= Provided material =
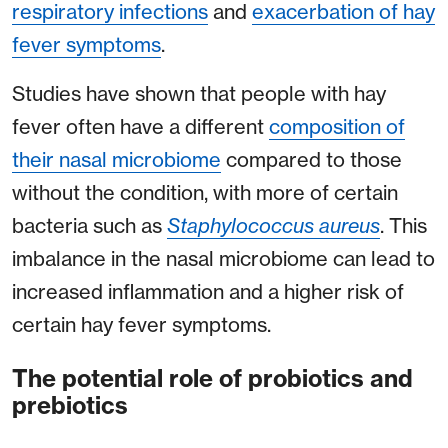
respiratory infections
and
exacerbation of hay
fever symptoms
.
Studies have shown that people with hay
fever often have a different
composition of
their nasal microbiome
compared to those
without the condition, with more of certain
bacteria such as
Staphylococcus aureus
. This
imbalance in the nasal microbiome can lead to
increased inflammation and a higher risk of
certain hay fever symptoms.
The potential role of probiotics and
prebiotics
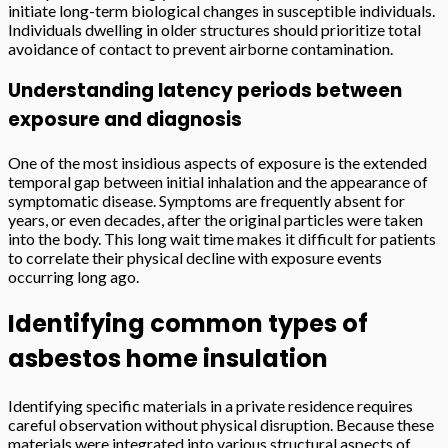
initiate long-term biological changes in susceptible individuals.
Individuals dwelling in older structures should prioritize total
avoidance of contact to prevent airborne contamination.
Understanding latency periods between
exposure and diagnosis
One of the most insidious aspects of exposure is the extended
temporal gap between initial inhalation and the appearance of
symptomatic disease. Symptoms are frequently absent for
years, or even decades, after the original particles were taken
into the body. This long wait time makes it difficult for patients
to correlate their physical decline with exposure events
occurring long ago.
Identifying common types of
asbestos home insulation
Identifying specific materials in a private residence requires
careful observation without physical disruption. Because these
materials were integrated into various structural aspects of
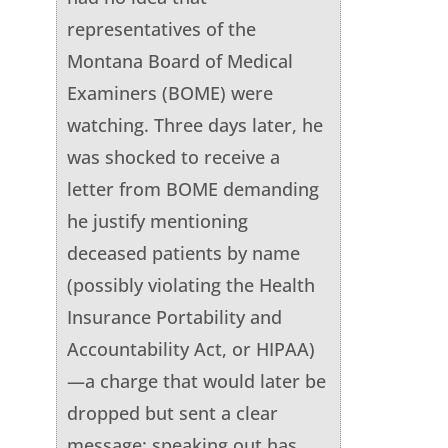
representatives of the
Montana Board of Medical
Examiners (BOME) were
watching. Three days later, he
was shocked to receive a
letter from BOME demanding
he justify mentioning
deceased patients by name
(possibly violating the Health
Insurance Portability and
Accountability Act, or HIPAA)
—a charge that would later be
dropped but sent a clear
message: speaking out has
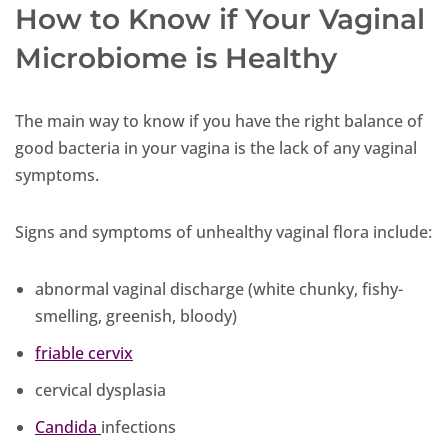
How to Know if Your Vaginal
Microbiome is Healthy
The main way to know if you have the right balance of
good bacteria in your vagina is the lack of any vaginal
symptoms.
Signs and symptoms of unhealthy vaginal flora include:
abnormal vaginal discharge (white chunky, fishy-
smelling, greenish, bloody)
friable cervix
cervical dysplasia
Candida
infections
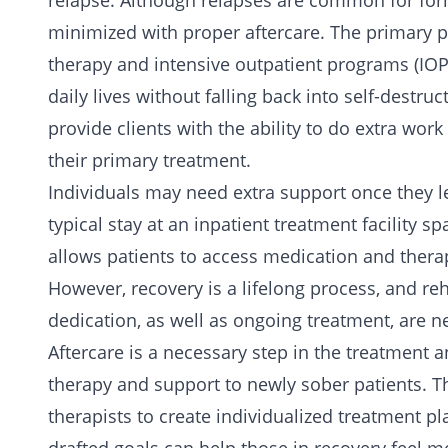
relapse. Although relapses are common for for
minimized with proper aftercare. The primary p
therapy and intensive outpatient programs (IOP) 
daily lives without falling back into self-destru
provide clients with the ability to do extra wo
their primary treatment.
Individuals may need extra support once they le
typical stay at an inpatient treatment facility 
allows patients to access
medication
and
thera
However, recovery is a lifelong process, and reha
dedication, as well as ongoing treatment, are n
Aftercare is a necessary step in the treatment 
therapy and support to newly sober patients. Th
therapists to create individualized treatment p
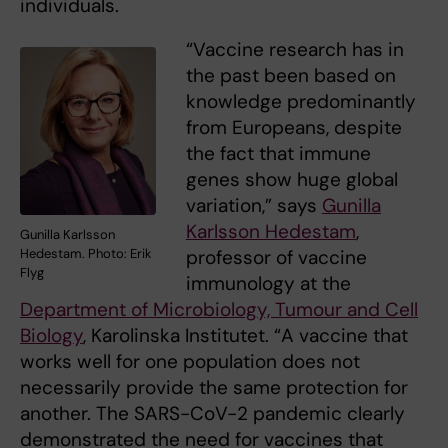
individuals.
“Vaccine research has in
the past been based on
knowledge predominantly
from Europeans, despite
the fact that immune
genes show huge global
variation,” says
Gunilla
Karlsson Hedestam
,
Gunilla Karlsson
Hedestam. Photo: Erik
professor of vaccine
Flyg
immunology at the
Department of Microbiology, Tumour and Cell
Biology
, Karolinska Institutet. “A vaccine that
works well for one population does not
necessarily provide the same protection for
another. The SARS-CoV-2 pandemic clearly
demonstrated the need for vaccines that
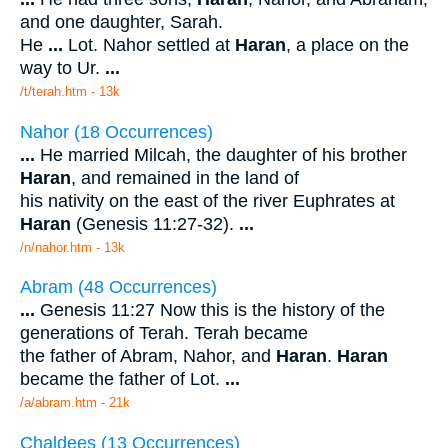
and one daughter, Sarah.
He
...
Lot. Nahor settled at
Haran
, a place on the
way to Ur.
...
/t/terah.htm - 13k
Nahor (18 Occurrences)
...
He married Milcah, the daughter of his brother
Haran
, and remained in the land of
his nativity on the east of the river Euphrates at
Haran
(Genesis 11:27-32).
...
/n/nahor.htm - 13k
Abram (48 Occurrences)
...
Genesis 11:27 Now this is the history of the
generations of Terah. Terah became
the father of Abram, Nahor, and
Haran
.
Haran
became the father of Lot.
...
/a/abram.htm - 21k
Chaldees (13 Occurrences)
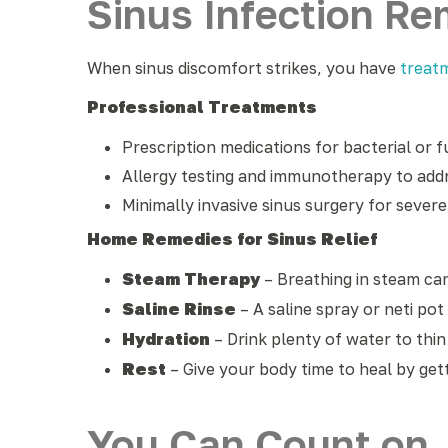
Sinus Infection R
When sinus discomfort strikes, you have
treat
Professional Treatments
Prescription medications for bacterial or f
Allergy testing and immunotherapy to addr
Minimally invasive sinus surgery for sever
Home Remedies for Sinus Relief
Steam Therapy
– Breathing in steam ca
Saline Rinse
– A saline spray or neti pot
Hydration
– Drink plenty of water to thi
Rest
– Give your body time to heal by get
You Can Count on J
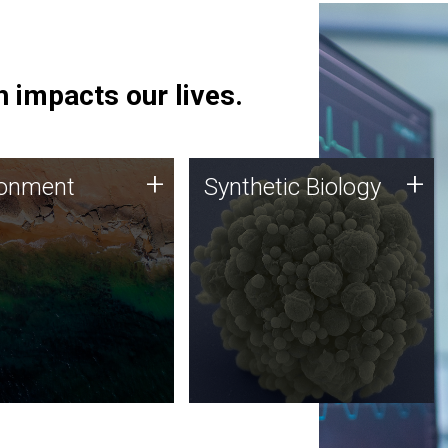
 impacts our lives.
ronment
Synthetic Biology
+
+
ronment
Synthetic Biology
 using DNA sequencing
Synthetic genomics holds
lysis along with
great promise for the future,
ic biology techniques
and the JCVI team is at the
ess microbes for uses
forefront of discoveries and
 plastic degradation
important public dialogue.
ainable agriculture.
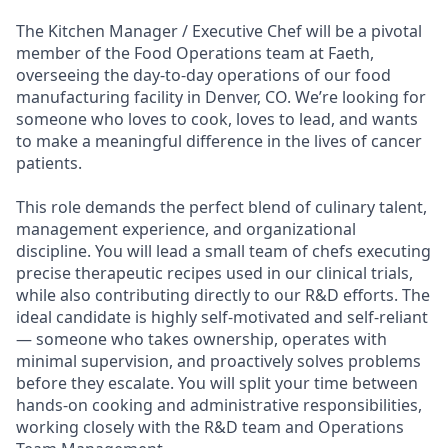
The Kitchen Manager / Executive Chef will be a pivotal
member of the Food Operations team at Faeth,
overseeing the day-to-day operations of our food
manufacturing facility in Denver, CO. We’re looking for
someone who loves to cook, loves to lead, and wants
to make a meaningful difference in the lives of cancer
patients.
This role demands the perfect blend of culinary talent,
management experience, and organizational
discipline. You will lead a small team of chefs executing
precise therapeutic recipes used in our clinical trials,
while also contributing directly to our R&D efforts. The
ideal candidate is highly self-motivated and self-reliant
— someone who takes ownership, operates with
minimal supervision, and proactively solves problems
before they escalate. You will split your time between
hands-on cooking and administrative responsibilities,
working closely with the R&D team and Operations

= Task item =
Transcribe every record above in full. Pictures stay out of the copy.

= Task result =
respiratory infections
and
exacerbation of hay
fever symptoms
.
Studies have shown that people with hay
fever often have a different
composition of
their nasal microbiome
compared to those
without the condition, with more of certain
bacteria such as
Staphylococcus aureus
. This
imbalance in the nasal microbiome can lead to
increased inflammation and a higher risk of
certain hay fever symptoms.
The potential role of probiotics and
prebiotics
initiate long-term biological changes in susceptible individuals.
Individuals dwelling in older structures should prioritize total
avoidance of contact to prevent airborne contamination.
Understanding latency periods between
exposure and diagnosis
One of the most insidious aspects of exposure is the extended
temporal gap between initial inhalation and the appearance of
symptomatic disease. Symptoms are frequently absent for
years, or even decades, after the original particles were taken
into the body. This long wait time makes it difficult for patients
to correlate their physical decline with exposure events
occurring long ago.
Identifying common types of
asbestos home insulation
Identifying specific materials in a private residence requires
careful observation without physical disruption. Because these
materials were integrated into various structural aspects of
representatives of the
Montana Board of Medical
Examiners (BOME) were
watching. Three days later, he
was shocked to receive a
letter from BOME demanding
he justify mentioning
deceased patients by name
(possibly violating the Health
Insurance Portability and
Accountability Act, or HIPAA)
—a charge that would later be
dropped but sent a clear
message: speaking out has
How to Know if Your Vaginal
Microbiome is Healthy
The main way to know if you have the right balance of
good bacteria in your vagina is the lack of any vaginal
symptoms.
Signs and symptoms of unhealthy vaginal flora include:
abnormal vaginal discharge (white chunky, fishy-
smelling, greenish, bloody)
friable cervix
cervical dysplasia
Candida
infections
relapse. Although relapses are common for for
minimized with proper aftercare. The primary p
therapy and intensive outpatient programs (IOP) 
daily lives without falling back into self-destru
provide clients with the ability to do extra wo
their primary treatment.
Individuals may need extra support once they le
typical stay at an inpatient treatment facility 
allows patients to access
medication
and
thera
However, recovery is a lifelong process, and reha
dedication, as well as ongoing treatment, are n
Aftercare is a necessary step in the treatment 
therapy and support to newly sober patients. Th
therapists to create individualized treatment p
individuals.
“Vaccine research has in
the past been based on
knowledge predominantly
from Europeans, despite
the fact that immune
genes show huge global
variation,” says
Gunilla
Karlsson Hedestam
,
Gunilla Karlsson
Hedestam. Photo: Erik
professor of vaccine
Flyg
immunology at the
Department of Microbiology, Tumour and Cell
Biology
, Karolinska Institutet. “A vaccine that
works well for one population does not
necessarily provide the same protection for
another. The SARS-CoV-2 pandemic clearly
demonstrated the need for vaccines that
and one daughter, Sarah.
He
...
Lot. Nahor settled at
Haran
, a place on the
way to Ur.
...
/t/terah.htm - 13k
Nahor (18 Occurrences)
...
He married Milcah, the daughter of his brother
Haran
, and remained in the land of
his nativity on the east of the river Euphrates at
Haran
(Genesis 11:27-32).
...
/n/nahor.htm - 13k
Abram (48 Occurrences)
...
Genesis 11:27 Now this is the history of the
generations of Terah. Terah became
the father of Abram, Nahor, and
Haran
.
Haran
became the father of Lot.
...
/a/abram.htm - 21k
Chaldees (13 Occurrences)
Sinus Infection R
When sinus discomfort strikes, you have
treat
Professional Treatments
Prescription medications for bacterial or f
Allergy testing and immunotherapy to addr
Minimally invasive sinus surgery for sever
Home Remedies for Sinus Relief
Steam Therapy
– Breathing in steam ca
Saline Rinse
– A saline spray or neti pot
Hydration
– Drink plenty of water to thi
Rest
– Give your body time to heal by get
You Can Count on J
 impacts our lives.
ronment
Synthetic Biology
+
+
ronment
Synthetic Biology
 using DNA sequencing
Synthetic genomics holds
lysis along with
great promise for the future,
ic biology techniques
and the JCVI team is at the
ess microbes for uses
forefront of discoveries and
 plastic degradation
important public dialogue.
ainable agriculture.
The Kitchen Manager / Executive Chef will be a pivotal
member of the Food Operations team at Faeth,
overseeing the day-to-day operations of our food
manufacturing facility in Denver, CO. We’re looking for
someone who loves to cook, loves to lead, and wants
to make a meaningful difference in the lives of cancer
patients.
This role demands the perfect blend of culinary talent,
management experience, and organizational
discipline. You will lead a small team of chefs executing
precise therapeutic recipes used in our clinical trials,
while also contributing directly to our R&D efforts. The
ideal candidate is highly self-motivated and self-reliant
— someone who takes ownership, operates with
minimal supervision, and proactively solves problems
before they escalate. You will split your time between
hands-on cooking and administrative responsibilities,
working closely with the R&D team and Operations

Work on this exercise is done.